By Juby Babu
May 5 (Reuters) – Super Micro Computer forecast fourth-quarter revenue and adjusted profit above Wall Street estimates on Tuesday, banking on robust demand for its artificial intelligence servers, sending its shares up 18% in extended trading.
The projections will likely reassure investors following the U.S. Justice Department in March charging three people linked to the company for helping smuggle billions of dollars of AI chips to China.
Super Micro projected fourth-quarter revenue in the range of $11 billion to $12.5 billion, compared with analysts’ average estimate of $11.07 billion, according to data compiled by LSEG.

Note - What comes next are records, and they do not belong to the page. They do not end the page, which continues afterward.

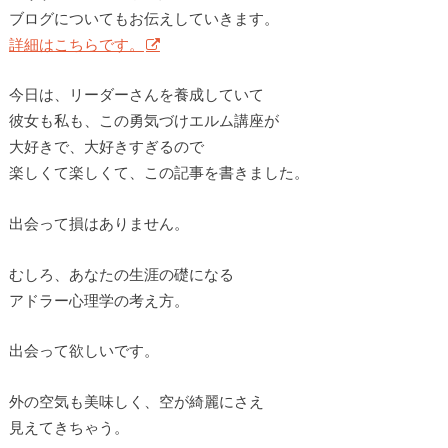
ブログについてもお伝えしていきます。
詳細はこちらです。
今日は、リーダーさんを養成していて
彼女も私も、この勇気づけエルム講座が
大好きで、大好きすぎるので
楽しくて楽しくて、この記事を書きました。
出会って損はありません。
むしろ、あなたの生涯の礎になる
アドラー心理学の考え方。
出会って欲しいです。
外の空気も美味しく、空が綺麗にさえ
見えてきちゃう。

The company expects adjusted profit per share in the range of 65 cents to 79 cents, above expectations of 55 cents.
Super Micro has been a primary beneficiary of the AI boom, with its ability to quickly build and ship customized, high-performance servers making it a preferred vendor for data center operators and AI startups.

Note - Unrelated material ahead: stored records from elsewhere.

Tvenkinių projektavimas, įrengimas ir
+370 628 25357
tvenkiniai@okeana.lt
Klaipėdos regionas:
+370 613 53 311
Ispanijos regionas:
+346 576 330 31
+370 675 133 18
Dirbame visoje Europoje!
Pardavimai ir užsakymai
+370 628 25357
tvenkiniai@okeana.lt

Demand has been strong for its broader datacenter and cloud software suite, CEO Charles Liang said on a post-earnings call.
The company’s sites in Taiwan, Malaysia and the Netherlands are all “ramping up aggressively”, he added.
The combined AI outlays from Big Tech giants Alphabet, Amazon, Microsoft and Meta Platforms are now projected to top $700 billion this year.
SEEING NO IMPACT
Super Micro’s relationship with vendors including Nvidia, AMD and Intel has not been impacted by the charging.
“There has been no change in allocations,” Chief Financial Officer David Weigand said on the earnings call.
No one other than those named in the indictment was involved, he said.
The company has started an independent investigation into the case.
Super Micro posted revenue of $10.24 billion for the third quarter ended March 31, a jump of more than 122% from the same period last year. It, however, missed analysts’ estimates of $12.33 billion.